読者のみなさんは「まだ使えるけど不要になったもの」ってどうやって処分していますか?
捨ててしまうのはもったいないし、リサイクルに出すのも手続きが面倒くさい。どうしよう……。となって、結局、不用品がたくさん自宅に眠ったままの方も多いのではないでしょうか。(ちなみに筆者も、そのひとりです)
その問題を解決してくれるのが、地元の掲示板「ジモティー」。特定の地域に住む「ゆずりたい人(売りたい人)」と「もらいたい人(買いたい人)」をWeb上でマッチングさせることで、双方にとってメリットのある取り引きを実現してくれます。
今回の主人公は、ジモティーを開発・運用する株式会社ジモティーのシステム開発部 部長 橋本吉治さん。2016年に同社へジョインしたという彼。その入社理由は「子どもに良い日本を残すため」だったそう。
なぜジモティーが、“良い日本”に結びつくのか。実はそこに、このサービスが持つ「地域」という特徴が大きく関係していたのです。
★ ★ ★ ★ ★ ★ ★
* [課題の要件]: ジモティーを紹介する記事の「その問題を解決してくれるのが」から始まり「が大きく関係していたのです。」で終わる部分を、「子ども」を「孫」に置き換えて書き直してください。

* [保存済みデータ項目]:
★ ★ ★ ★ ★ ★ ★
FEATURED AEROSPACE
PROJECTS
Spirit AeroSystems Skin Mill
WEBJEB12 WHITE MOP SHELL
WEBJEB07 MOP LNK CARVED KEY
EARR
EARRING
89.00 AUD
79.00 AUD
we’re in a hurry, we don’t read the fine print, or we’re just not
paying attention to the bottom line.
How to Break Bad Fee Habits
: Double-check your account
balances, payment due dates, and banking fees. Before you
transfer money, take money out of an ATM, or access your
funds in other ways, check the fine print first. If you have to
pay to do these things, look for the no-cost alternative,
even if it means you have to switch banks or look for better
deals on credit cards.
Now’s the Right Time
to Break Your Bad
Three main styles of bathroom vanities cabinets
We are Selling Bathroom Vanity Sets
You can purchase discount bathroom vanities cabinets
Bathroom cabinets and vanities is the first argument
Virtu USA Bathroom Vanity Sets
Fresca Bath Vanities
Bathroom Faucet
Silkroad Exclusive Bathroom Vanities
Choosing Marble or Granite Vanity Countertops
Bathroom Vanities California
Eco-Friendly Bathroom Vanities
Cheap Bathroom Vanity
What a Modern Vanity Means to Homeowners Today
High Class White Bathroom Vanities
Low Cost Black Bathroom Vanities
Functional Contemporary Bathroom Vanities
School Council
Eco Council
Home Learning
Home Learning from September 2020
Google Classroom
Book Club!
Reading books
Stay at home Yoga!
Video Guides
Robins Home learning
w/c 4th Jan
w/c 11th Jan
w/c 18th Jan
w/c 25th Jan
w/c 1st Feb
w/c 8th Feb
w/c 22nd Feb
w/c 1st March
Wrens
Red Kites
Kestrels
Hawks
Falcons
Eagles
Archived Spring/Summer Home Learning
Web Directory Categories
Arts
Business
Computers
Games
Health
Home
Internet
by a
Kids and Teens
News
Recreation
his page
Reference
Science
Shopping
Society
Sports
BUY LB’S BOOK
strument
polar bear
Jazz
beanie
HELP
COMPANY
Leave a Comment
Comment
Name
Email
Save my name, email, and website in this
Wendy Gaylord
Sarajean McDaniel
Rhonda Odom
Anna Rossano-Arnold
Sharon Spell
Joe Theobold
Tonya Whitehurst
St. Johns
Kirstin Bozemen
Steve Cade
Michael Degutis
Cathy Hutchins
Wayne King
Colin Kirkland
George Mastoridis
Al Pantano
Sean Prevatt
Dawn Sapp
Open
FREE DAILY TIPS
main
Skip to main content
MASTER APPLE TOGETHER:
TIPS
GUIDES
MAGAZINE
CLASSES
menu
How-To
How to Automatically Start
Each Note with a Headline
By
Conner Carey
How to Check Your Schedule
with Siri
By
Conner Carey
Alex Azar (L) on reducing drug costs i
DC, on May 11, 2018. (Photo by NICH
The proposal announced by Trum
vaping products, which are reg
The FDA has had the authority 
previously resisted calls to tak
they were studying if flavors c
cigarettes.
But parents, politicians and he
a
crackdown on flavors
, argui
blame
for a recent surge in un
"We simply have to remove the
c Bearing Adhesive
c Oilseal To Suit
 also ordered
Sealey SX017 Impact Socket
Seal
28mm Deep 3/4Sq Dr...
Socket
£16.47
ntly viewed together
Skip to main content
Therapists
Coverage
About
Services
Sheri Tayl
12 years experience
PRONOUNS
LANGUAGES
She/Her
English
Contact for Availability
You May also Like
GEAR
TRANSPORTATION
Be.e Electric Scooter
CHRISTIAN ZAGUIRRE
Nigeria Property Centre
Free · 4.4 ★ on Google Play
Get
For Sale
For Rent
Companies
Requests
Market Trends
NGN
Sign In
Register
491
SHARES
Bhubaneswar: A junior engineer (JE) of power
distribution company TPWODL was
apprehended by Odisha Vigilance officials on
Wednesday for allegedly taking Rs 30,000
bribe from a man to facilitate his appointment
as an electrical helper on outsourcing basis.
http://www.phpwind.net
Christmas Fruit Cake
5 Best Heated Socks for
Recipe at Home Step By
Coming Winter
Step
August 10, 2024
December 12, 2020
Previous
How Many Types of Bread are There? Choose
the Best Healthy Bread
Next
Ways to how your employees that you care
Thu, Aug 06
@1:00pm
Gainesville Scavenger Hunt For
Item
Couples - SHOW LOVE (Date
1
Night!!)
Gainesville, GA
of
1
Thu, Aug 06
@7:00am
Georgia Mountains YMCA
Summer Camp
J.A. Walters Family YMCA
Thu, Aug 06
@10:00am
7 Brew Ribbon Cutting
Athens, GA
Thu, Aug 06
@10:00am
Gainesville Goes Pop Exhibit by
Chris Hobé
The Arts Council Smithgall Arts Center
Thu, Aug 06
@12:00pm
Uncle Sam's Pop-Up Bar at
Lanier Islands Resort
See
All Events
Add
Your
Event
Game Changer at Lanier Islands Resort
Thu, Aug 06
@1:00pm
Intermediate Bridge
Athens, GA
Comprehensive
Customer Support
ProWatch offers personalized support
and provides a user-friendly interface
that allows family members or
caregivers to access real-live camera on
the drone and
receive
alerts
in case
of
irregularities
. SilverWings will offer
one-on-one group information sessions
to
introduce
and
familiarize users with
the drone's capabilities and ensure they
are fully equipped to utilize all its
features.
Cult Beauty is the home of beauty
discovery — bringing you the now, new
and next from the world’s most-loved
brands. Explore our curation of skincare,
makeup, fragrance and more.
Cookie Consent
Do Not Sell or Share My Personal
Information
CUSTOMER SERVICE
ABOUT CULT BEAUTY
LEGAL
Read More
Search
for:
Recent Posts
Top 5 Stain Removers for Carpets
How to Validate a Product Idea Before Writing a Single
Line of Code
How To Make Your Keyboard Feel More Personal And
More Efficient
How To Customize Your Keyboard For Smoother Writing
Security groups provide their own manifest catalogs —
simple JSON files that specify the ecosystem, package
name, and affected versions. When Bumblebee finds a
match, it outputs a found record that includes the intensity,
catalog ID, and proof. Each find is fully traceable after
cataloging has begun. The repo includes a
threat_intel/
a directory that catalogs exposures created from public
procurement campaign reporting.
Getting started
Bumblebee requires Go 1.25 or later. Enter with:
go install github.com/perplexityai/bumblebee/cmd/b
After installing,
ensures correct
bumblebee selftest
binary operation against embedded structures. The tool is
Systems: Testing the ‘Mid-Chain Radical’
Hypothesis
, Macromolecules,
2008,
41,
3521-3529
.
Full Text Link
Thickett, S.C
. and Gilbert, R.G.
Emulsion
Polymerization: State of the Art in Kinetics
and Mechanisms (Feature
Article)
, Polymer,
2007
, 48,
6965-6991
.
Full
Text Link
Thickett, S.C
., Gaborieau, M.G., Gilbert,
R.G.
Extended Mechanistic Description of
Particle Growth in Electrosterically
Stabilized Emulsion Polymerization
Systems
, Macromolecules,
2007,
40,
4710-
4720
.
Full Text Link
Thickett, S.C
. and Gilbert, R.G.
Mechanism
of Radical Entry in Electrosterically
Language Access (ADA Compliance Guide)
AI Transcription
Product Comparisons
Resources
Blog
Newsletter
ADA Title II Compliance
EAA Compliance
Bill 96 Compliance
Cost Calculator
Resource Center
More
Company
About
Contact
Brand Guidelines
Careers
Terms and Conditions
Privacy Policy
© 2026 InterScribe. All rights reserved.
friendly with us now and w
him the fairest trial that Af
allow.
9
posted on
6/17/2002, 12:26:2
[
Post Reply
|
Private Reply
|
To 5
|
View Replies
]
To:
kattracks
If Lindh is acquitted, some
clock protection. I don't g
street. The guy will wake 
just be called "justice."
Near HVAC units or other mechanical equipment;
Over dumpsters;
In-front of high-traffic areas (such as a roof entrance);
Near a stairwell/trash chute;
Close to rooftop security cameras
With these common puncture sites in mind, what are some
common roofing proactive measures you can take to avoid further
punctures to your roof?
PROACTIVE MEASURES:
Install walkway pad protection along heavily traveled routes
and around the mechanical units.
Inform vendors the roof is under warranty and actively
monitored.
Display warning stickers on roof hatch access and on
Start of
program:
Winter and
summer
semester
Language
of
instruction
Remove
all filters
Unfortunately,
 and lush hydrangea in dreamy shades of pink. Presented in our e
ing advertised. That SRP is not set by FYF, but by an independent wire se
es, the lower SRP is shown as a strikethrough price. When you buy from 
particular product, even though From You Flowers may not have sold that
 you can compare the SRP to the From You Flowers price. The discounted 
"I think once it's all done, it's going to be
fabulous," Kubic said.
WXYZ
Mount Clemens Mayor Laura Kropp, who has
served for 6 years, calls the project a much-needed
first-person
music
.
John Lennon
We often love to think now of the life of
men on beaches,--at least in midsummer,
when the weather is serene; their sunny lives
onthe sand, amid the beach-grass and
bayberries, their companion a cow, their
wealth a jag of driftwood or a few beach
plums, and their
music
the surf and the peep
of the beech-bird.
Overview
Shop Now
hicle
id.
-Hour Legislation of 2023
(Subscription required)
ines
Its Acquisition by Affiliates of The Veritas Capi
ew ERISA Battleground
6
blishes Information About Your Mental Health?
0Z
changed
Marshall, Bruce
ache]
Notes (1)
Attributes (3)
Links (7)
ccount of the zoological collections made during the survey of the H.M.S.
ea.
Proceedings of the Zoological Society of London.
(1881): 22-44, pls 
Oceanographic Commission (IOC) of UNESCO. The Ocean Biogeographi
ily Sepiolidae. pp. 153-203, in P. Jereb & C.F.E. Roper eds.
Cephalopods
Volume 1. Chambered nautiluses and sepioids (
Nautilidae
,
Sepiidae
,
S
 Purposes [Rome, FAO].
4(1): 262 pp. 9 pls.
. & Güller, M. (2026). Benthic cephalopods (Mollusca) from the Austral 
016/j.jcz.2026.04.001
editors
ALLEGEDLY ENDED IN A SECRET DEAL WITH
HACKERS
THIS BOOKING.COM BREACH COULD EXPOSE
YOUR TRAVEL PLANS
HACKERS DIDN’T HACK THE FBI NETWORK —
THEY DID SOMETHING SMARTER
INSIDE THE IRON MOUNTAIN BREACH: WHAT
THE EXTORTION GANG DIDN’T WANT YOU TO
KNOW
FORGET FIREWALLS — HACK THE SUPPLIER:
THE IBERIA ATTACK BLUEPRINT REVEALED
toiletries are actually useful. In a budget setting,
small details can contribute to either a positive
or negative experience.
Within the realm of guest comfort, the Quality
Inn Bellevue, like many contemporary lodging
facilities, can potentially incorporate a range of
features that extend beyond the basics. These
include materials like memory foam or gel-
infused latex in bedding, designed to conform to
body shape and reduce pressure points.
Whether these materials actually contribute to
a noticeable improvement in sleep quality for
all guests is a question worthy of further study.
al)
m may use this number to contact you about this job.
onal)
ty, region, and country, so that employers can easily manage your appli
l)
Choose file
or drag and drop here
★ ★ ★ ★ ★ ★ ★
* [回答文]:
その問題を解決してくれるのが、地元の掲示板「ジモティー」。特定の地域に住む「ゆずりたい人(売りたい人)」と「もらいたい人(買いたい人)」をWeb上でマッチングさせることで、双方にとってメリットのある取り引きを実現してくれます。
今回の主人公は、ジモティーを開発・運用する株式会社ジモティーのシステム開発部 部長 橋本吉治さん。2016年に同社へジョインしたという彼。その入社理由は「孫に良い日本を残すため」だったそう。
なぜジモティーが、“良い日本”に結びつくのか。実はそこに、このサービスが持つ「地域」という特徴が大きく関係していたのです。